-- SOURCE MATERIAL follows --

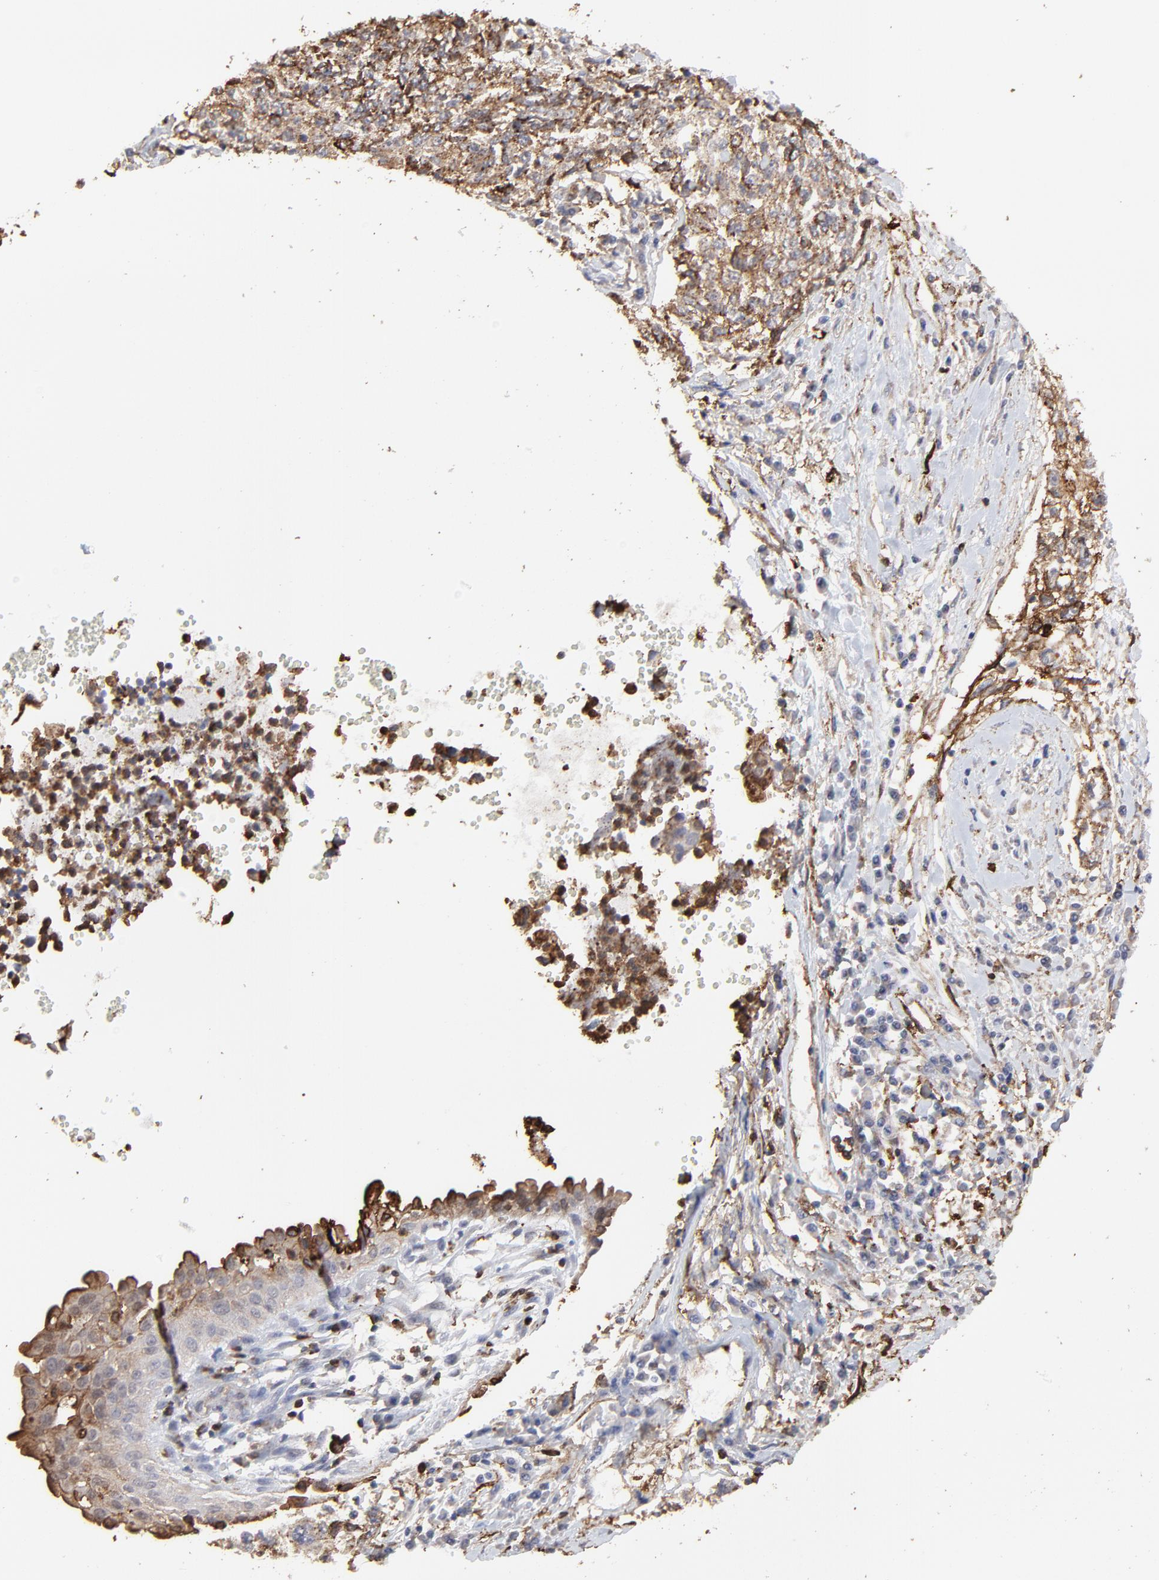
{"staining": {"intensity": "moderate", "quantity": "<25%", "location": "cytoplasmic/membranous"}, "tissue": "cervical cancer", "cell_type": "Tumor cells", "image_type": "cancer", "snomed": [{"axis": "morphology", "description": "Normal tissue, NOS"}, {"axis": "morphology", "description": "Squamous cell carcinoma, NOS"}, {"axis": "topography", "description": "Cervix"}], "caption": "There is low levels of moderate cytoplasmic/membranous staining in tumor cells of squamous cell carcinoma (cervical), as demonstrated by immunohistochemical staining (brown color).", "gene": "SLC6A14", "patient": {"sex": "female", "age": 45}}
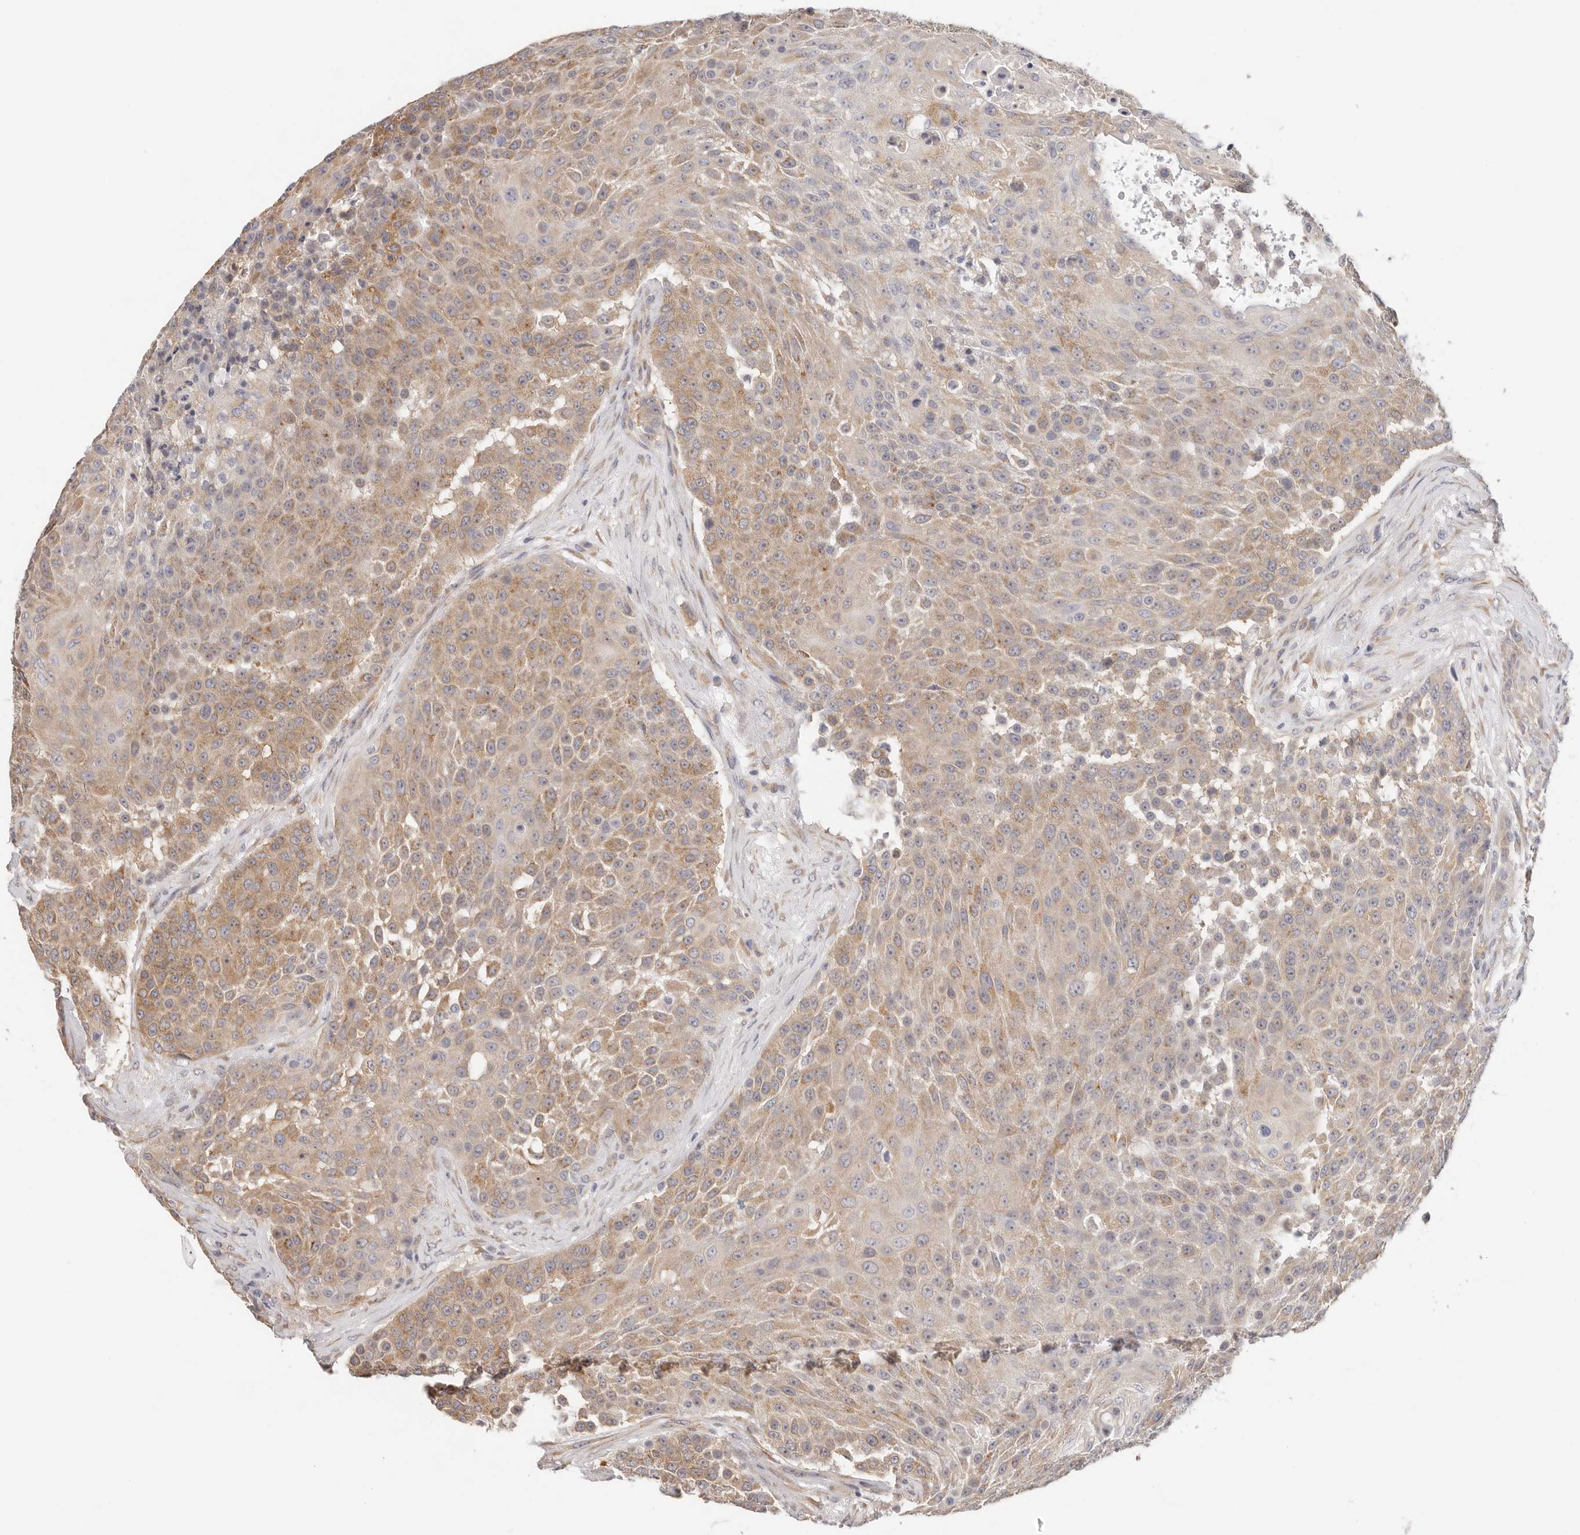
{"staining": {"intensity": "moderate", "quantity": ">75%", "location": "cytoplasmic/membranous"}, "tissue": "urothelial cancer", "cell_type": "Tumor cells", "image_type": "cancer", "snomed": [{"axis": "morphology", "description": "Urothelial carcinoma, High grade"}, {"axis": "topography", "description": "Urinary bladder"}], "caption": "A medium amount of moderate cytoplasmic/membranous positivity is appreciated in approximately >75% of tumor cells in urothelial cancer tissue.", "gene": "AFDN", "patient": {"sex": "female", "age": 63}}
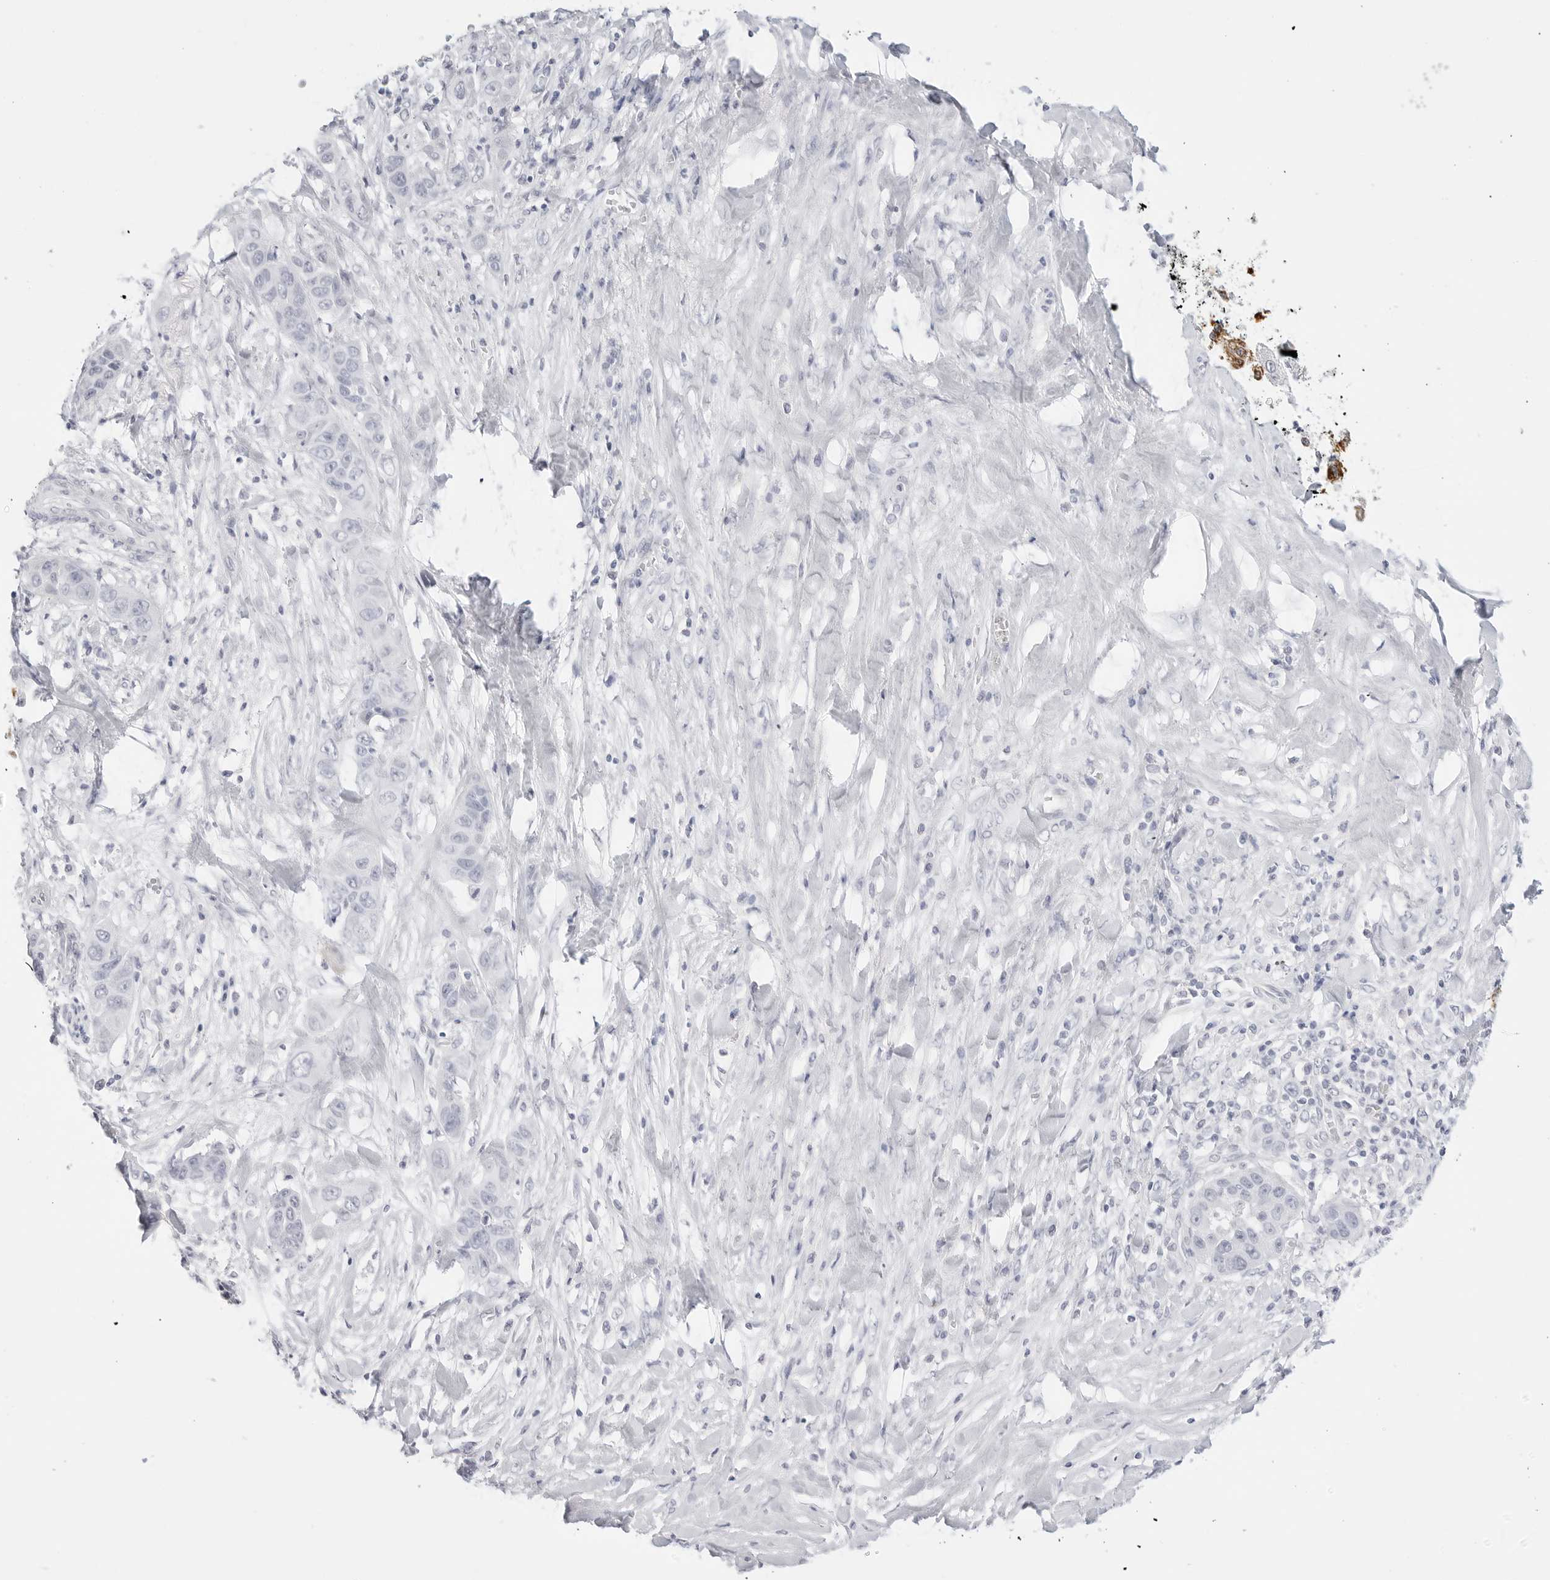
{"staining": {"intensity": "negative", "quantity": "none", "location": "none"}, "tissue": "liver cancer", "cell_type": "Tumor cells", "image_type": "cancer", "snomed": [{"axis": "morphology", "description": "Cholangiocarcinoma"}, {"axis": "topography", "description": "Liver"}], "caption": "The image displays no staining of tumor cells in liver cancer (cholangiocarcinoma). The staining was performed using DAB to visualize the protein expression in brown, while the nuclei were stained in blue with hematoxylin (Magnification: 20x).", "gene": "HMGCS2", "patient": {"sex": "female", "age": 52}}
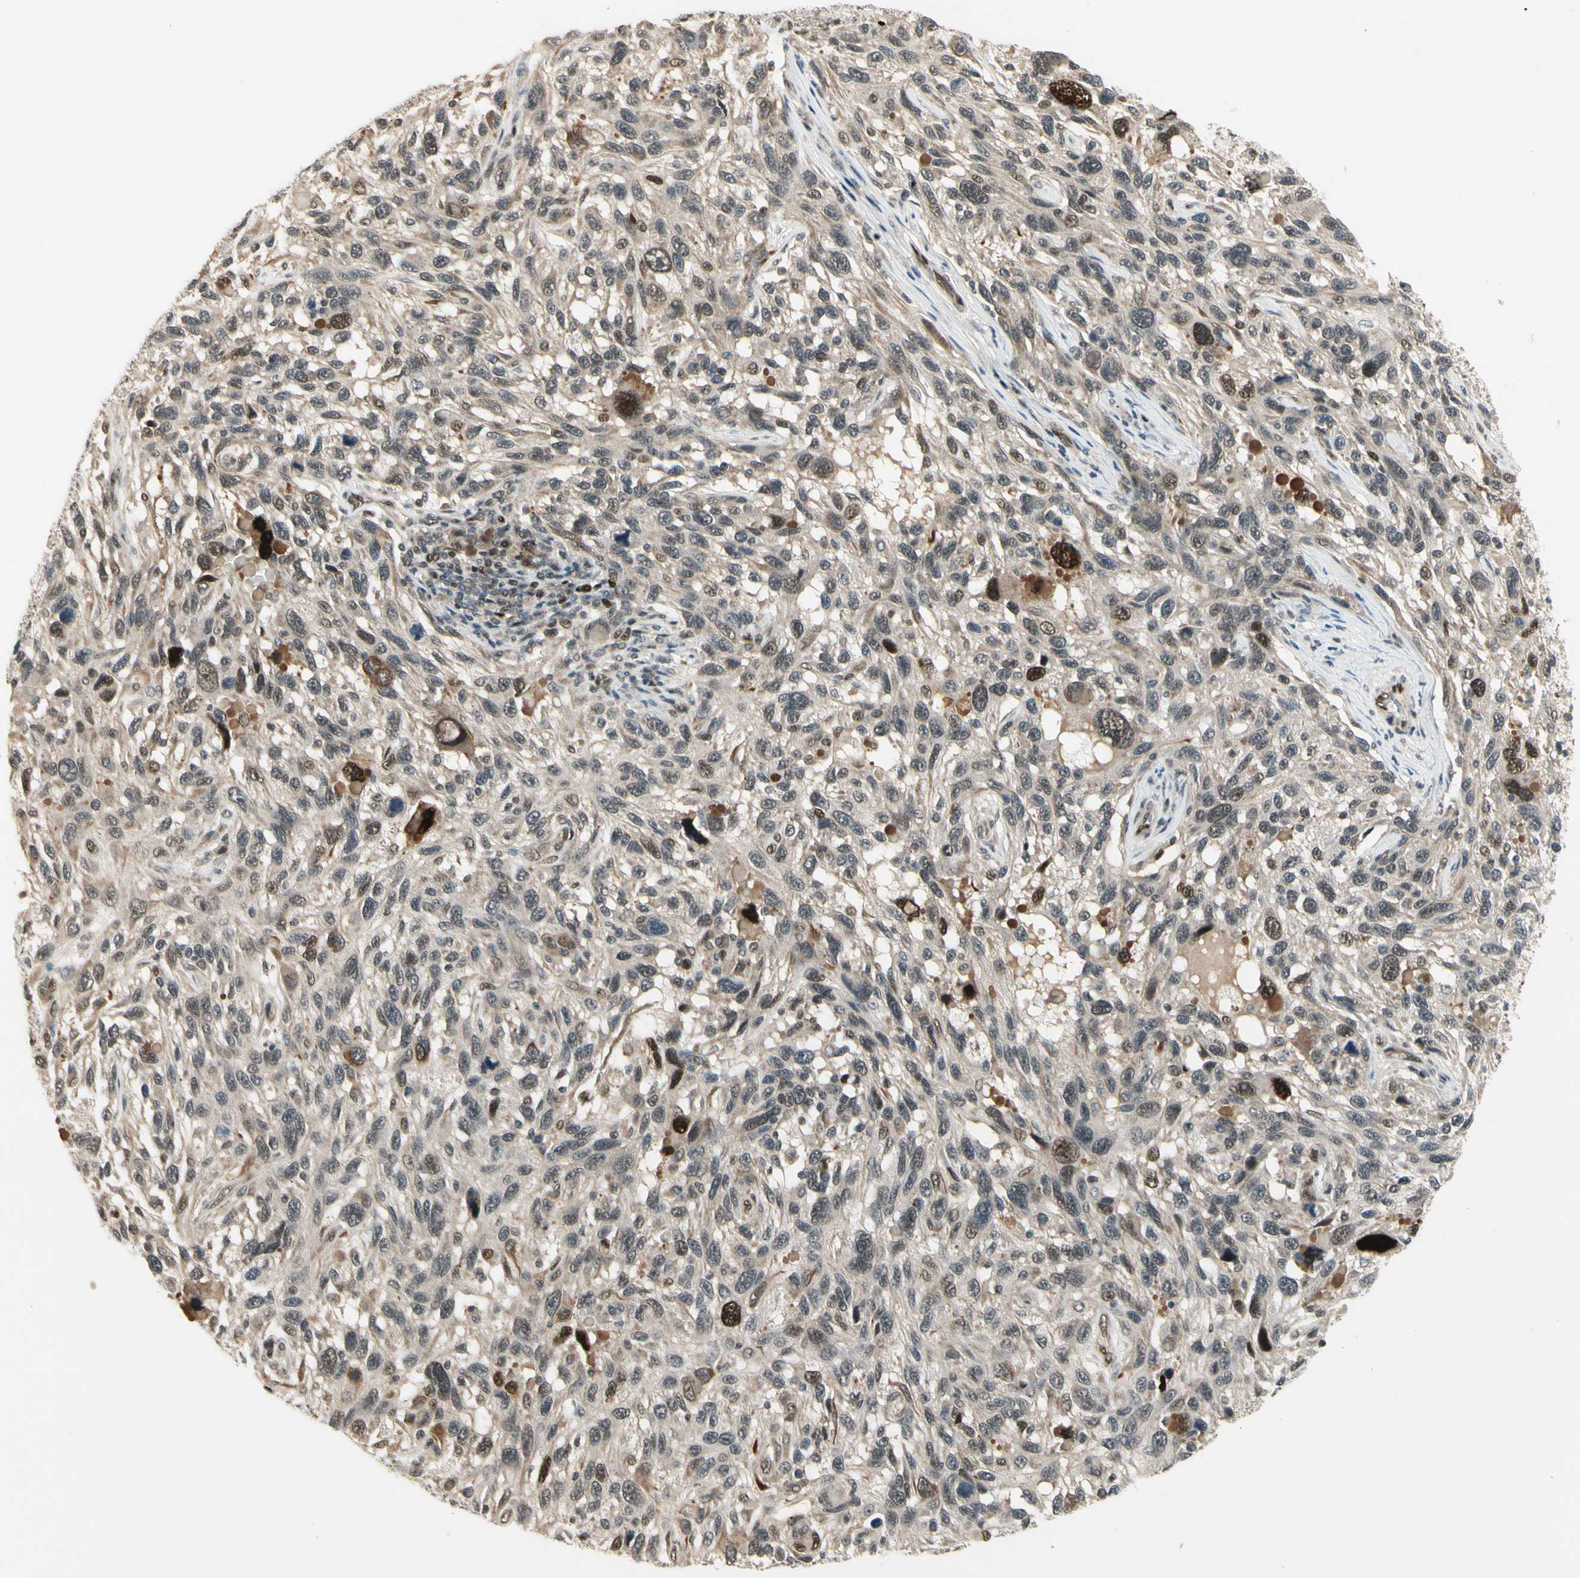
{"staining": {"intensity": "moderate", "quantity": "<25%", "location": "cytoplasmic/membranous,nuclear"}, "tissue": "melanoma", "cell_type": "Tumor cells", "image_type": "cancer", "snomed": [{"axis": "morphology", "description": "Malignant melanoma, NOS"}, {"axis": "topography", "description": "Skin"}], "caption": "Immunohistochemical staining of melanoma exhibits low levels of moderate cytoplasmic/membranous and nuclear expression in about <25% of tumor cells.", "gene": "CDK11A", "patient": {"sex": "male", "age": 53}}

-- SOURCE MATERIAL concluded --

* ASSIGNMENT *
Extract, word for word, every line from the one holding "medium amount of" through the closing line of the data above. Do not include any pictures.

* ANSWER TO THIS PROBLEM *
{"staining": {"intensity": "moderate", "quantity": ">75%", "location": "cytoplasmic/membranous"}, "tissue": "urothelial cancer", "cell_type": "Tumor cells", "image_type": "cancer", "snomed": [{"axis": "morphology", "description": "Urothelial carcinoma, High grade"}, {"axis": "topography", "description": "Urinary bladder"}], "caption": "A medium amount of moderate cytoplasmic/membranous positivity is appreciated in approximately >75% of tumor cells in urothelial cancer tissue.", "gene": "AFDN", "patient": {"sex": "female", "age": 63}}
{"staining": {"intensity": "negative", "quantity": "none", "location": "none"}, "tissue": "liver cancer", "cell_type": "Tumor cells", "image_type": "cancer", "snomed": [{"axis": "morphology", "description": "Cholangiocarcinoma"}, {"axis": "topography", "description": "Liver"}], "caption": "The image displays no staining of tumor cells in liver cancer (cholangiocarcinoma). The staining was performed using DAB to visualize the protein expression in brown, while the nuclei were stained in blue with hematoxylin (Magnification: 20x).", "gene": "HMGCS2", "patient": {"sex": "female", "age": 52}}
{"staining": {"intensity": "moderate", "quantity": "<25%", "location": "cytoplasmic/membranous,nuclear"}, "tissue": "melanoma", "cell_type": "Tumor cells", "image_type": "cancer", "snomed": [{"axis": "morphology", "description": "Malignant melanoma, NOS"}, {"axis": "topography", "description": "Skin"}], "caption": "Immunohistochemical staining of melanoma exhibits low levels of moderate cytoplasmic/membranous and nuclear expression in about <25% of tumor cells.", "gene": "CDK11A", "patient": {"sex": "male", "age": 53}}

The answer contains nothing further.